Es gibt Zwischenwege. Geschäftsversionen etablierter Anbieter mit Auftragsverarbeitungsvertrag, abgeschaltetem Training auf Eingaben und Verarbeitung innerhalb der EU decken den üblichen Bedarf datenschutzrechtlich meist ab. Zudem lassen sich Aufgaben aufteilen: sensible Dokumente lokal verarbeiten, unkritische Textarbeit in der Cloud. Auch Edge-Verarbeitung direkt auf dem Endgerät, etwa Bilderkennung auf dem Tablet der Bauleitung, hält Daten im Betrieb, ohne dass ein eigener Server nötig wäre.

Zu bedenken ist der laufende Aufwand. Ein Server im eigenen Haus braucht Wartung, Sicherheitsaktualisierungen, ein funktionierendes Datensicherungskonzept und eine Vertretung, wenn der zuständige Mitarbeiter im Urlaub ist. Für Sprachmodelle kommt hinzu, dass leistungsfähige Modelle spezielle Grafikhardware voraussetzen, die angeschafft und ersetzt werden muss. Betriebe ohne eigene IT-Abteilung lagern diese Aufgaben an einen Systembetreuer aus, womit ein Teil des Kontrollgewinns wieder relativiert wird, weil ein Dritter Zugriff auf die Systeme hat.
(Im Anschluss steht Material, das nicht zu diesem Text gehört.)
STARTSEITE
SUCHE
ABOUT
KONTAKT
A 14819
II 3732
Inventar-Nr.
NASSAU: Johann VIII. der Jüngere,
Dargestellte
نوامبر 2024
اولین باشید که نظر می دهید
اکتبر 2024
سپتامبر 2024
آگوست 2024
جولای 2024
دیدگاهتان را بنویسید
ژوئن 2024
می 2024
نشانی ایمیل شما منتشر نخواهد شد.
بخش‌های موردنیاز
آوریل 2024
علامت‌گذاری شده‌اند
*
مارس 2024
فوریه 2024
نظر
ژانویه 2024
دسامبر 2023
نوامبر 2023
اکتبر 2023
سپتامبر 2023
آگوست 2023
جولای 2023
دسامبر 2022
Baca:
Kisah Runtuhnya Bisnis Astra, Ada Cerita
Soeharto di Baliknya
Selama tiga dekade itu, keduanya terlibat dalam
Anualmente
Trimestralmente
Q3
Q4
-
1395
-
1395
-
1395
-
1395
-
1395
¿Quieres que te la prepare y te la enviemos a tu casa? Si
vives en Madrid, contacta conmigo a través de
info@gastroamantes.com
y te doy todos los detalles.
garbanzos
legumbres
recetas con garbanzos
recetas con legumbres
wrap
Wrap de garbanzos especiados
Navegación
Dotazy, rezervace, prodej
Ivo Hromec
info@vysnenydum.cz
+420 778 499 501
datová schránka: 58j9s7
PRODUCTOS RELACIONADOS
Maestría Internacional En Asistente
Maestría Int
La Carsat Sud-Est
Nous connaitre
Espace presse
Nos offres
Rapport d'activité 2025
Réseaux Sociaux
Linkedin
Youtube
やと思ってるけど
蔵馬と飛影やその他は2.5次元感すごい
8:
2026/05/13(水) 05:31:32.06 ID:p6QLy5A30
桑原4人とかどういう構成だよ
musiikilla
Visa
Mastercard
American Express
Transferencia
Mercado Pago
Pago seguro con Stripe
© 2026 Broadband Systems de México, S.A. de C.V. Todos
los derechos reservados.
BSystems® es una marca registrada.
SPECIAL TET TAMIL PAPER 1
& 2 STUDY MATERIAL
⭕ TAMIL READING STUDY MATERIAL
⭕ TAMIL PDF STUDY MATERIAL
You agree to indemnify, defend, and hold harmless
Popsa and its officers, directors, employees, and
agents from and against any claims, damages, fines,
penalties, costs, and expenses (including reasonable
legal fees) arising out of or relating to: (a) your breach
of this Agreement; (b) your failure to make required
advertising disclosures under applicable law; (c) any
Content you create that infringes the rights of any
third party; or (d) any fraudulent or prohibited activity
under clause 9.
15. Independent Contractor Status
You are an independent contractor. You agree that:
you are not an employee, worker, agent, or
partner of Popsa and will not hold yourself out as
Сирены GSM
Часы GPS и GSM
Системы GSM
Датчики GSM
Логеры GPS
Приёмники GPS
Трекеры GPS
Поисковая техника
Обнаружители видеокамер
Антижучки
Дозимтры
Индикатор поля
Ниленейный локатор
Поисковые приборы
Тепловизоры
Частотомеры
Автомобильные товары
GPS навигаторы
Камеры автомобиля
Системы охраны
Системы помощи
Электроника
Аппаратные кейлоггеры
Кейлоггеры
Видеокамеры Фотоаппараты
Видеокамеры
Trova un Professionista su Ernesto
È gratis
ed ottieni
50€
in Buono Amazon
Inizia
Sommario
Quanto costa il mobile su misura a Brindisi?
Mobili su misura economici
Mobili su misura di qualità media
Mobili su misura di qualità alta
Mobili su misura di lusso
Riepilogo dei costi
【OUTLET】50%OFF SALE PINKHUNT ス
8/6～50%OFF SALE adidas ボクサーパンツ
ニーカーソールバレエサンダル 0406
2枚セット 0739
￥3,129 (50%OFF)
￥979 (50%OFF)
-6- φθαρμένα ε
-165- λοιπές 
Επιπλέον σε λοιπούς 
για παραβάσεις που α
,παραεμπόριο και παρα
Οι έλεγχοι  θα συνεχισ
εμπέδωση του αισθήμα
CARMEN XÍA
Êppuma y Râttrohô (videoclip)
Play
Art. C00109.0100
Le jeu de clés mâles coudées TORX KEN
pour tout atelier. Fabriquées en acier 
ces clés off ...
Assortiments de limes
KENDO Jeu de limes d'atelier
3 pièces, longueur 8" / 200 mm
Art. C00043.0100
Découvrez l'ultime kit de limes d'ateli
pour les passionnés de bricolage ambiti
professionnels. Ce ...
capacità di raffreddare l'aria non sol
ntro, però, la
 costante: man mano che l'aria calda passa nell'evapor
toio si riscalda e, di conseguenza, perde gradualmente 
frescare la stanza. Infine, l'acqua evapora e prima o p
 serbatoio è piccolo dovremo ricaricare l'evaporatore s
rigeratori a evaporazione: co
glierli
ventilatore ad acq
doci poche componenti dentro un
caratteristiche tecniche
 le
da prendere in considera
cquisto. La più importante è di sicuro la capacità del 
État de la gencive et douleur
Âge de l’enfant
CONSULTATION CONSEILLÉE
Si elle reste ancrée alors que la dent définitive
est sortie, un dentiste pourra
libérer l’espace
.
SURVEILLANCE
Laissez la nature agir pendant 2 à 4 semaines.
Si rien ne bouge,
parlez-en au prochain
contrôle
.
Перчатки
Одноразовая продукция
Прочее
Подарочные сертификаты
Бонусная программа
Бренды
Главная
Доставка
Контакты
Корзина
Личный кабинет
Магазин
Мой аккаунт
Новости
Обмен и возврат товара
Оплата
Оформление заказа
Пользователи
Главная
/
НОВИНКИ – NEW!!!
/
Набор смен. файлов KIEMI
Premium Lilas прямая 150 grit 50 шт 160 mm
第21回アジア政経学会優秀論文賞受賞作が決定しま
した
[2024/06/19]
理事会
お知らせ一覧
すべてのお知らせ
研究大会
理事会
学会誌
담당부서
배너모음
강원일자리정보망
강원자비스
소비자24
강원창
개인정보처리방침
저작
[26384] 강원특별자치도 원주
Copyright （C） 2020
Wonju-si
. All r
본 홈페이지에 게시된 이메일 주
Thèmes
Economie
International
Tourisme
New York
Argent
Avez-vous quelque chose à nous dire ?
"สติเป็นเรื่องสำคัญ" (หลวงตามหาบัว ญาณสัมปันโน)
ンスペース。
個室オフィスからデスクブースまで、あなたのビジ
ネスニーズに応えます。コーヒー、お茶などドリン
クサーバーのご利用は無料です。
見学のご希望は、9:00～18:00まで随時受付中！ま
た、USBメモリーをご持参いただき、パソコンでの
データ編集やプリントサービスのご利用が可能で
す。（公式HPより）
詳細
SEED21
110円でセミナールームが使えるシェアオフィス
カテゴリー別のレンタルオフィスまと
Die Entscheidung sollte an der Datenart hängen, nicht am Bauchgefühl. Ordnen Sie Ihre Bestände in zwei Gruppen: was ohne Weiteres in einen geprüften Cloud-Dienst darf und was nicht. Meist ist die zweite Gruppe klein genug, dass sich der Aufwand einer eigenen Umgebung nur für sie lohnt. Fragen Sie bei Anbietern gezielt nach dem Verarbeitungsort und danach, ob Daten in Drittländer gelangen. Eine belastbare Auskunft dazu ist für die meisten Betriebe die praktikablere Antwort als ein eigener Server im Keller. Rechnen Sie bei einer eigenen Umgebung den Betreuungsaufwand mit ein, auch wenn er intern erbracht wird und keine Rechnung erzeugt.

FAQ

Häufige Fragen zu On-Premise-Lösung

Für welche Daten lohnt sich der Aufwand?
Für die, die vertraglich oder betrieblich nicht in einen externen Dienst dürfen: Kalkulationsgrundlagen, Stundensätze und Zuschläge, Pläne öffentlicher Auftraggeber, Aufnahmen aus sicherheitsrelevanten Objekten oder Unterlagen mit vertraglicher Vertraulichkeitsbindung. Ordnen Sie Ihre Bestände in zwei Gruppen; meist ist die zweite klein genug, dass sich eine eigene Umgebung nur für sie lohnt.
Was wird beim eigenen Betrieb regelmäßig unterschätzt?
Der laufende Betrieb, nicht die Anschaffung. Aktualisierungen, Datensicherung, deren regelmäßige Rückspielprobe und eine Vertretung für Urlaub und Krankheit fallen dauerhaft an. Bei Sprachmodellen kommt spezielle Rechenhardware hinzu, die nach einigen Jahren ersetzt sein will. Rechnen Sie diese Zeit mit einem Stundensatz an, auch wenn sie im eigenen Haus erbracht wird.
Welche Zwischenwege gibt es?
Zwischen dem eigenen Server und dem kostenlosen Dienst liegt einiges. Geschäftsversionen bekannter Anbieter lassen sich mit Auftragsverarbeitungsvertrag, ohne Training auf Ihren Eingaben und mit Verarbeitung in der EU betreiben. Man kann auch teilen: Heikle Unterlagen bleiben im Haus, gewöhnliche Textarbeit läuft außerhalb. Manches rechnet inzwischen das Endgerät selbst.
Bleibt die Kontrolle vollständig im Betrieb?
Nicht zwangsläufig. Betriebe ohne eigene IT-Abteilung lagern Betrieb und Betreuung an einen Systembetreuer aus, womit ein Dritter Zugriff auf die Systeme erhält und ein Teil des Kontrollgewinns relativiert wird. Fragen Sie bei Cloud-Anbietern im Gegenzug gezielt nach Verarbeitungsort und Drittlandübertragung; eine belastbare Auskunft ist oft die praktikablere Antwort.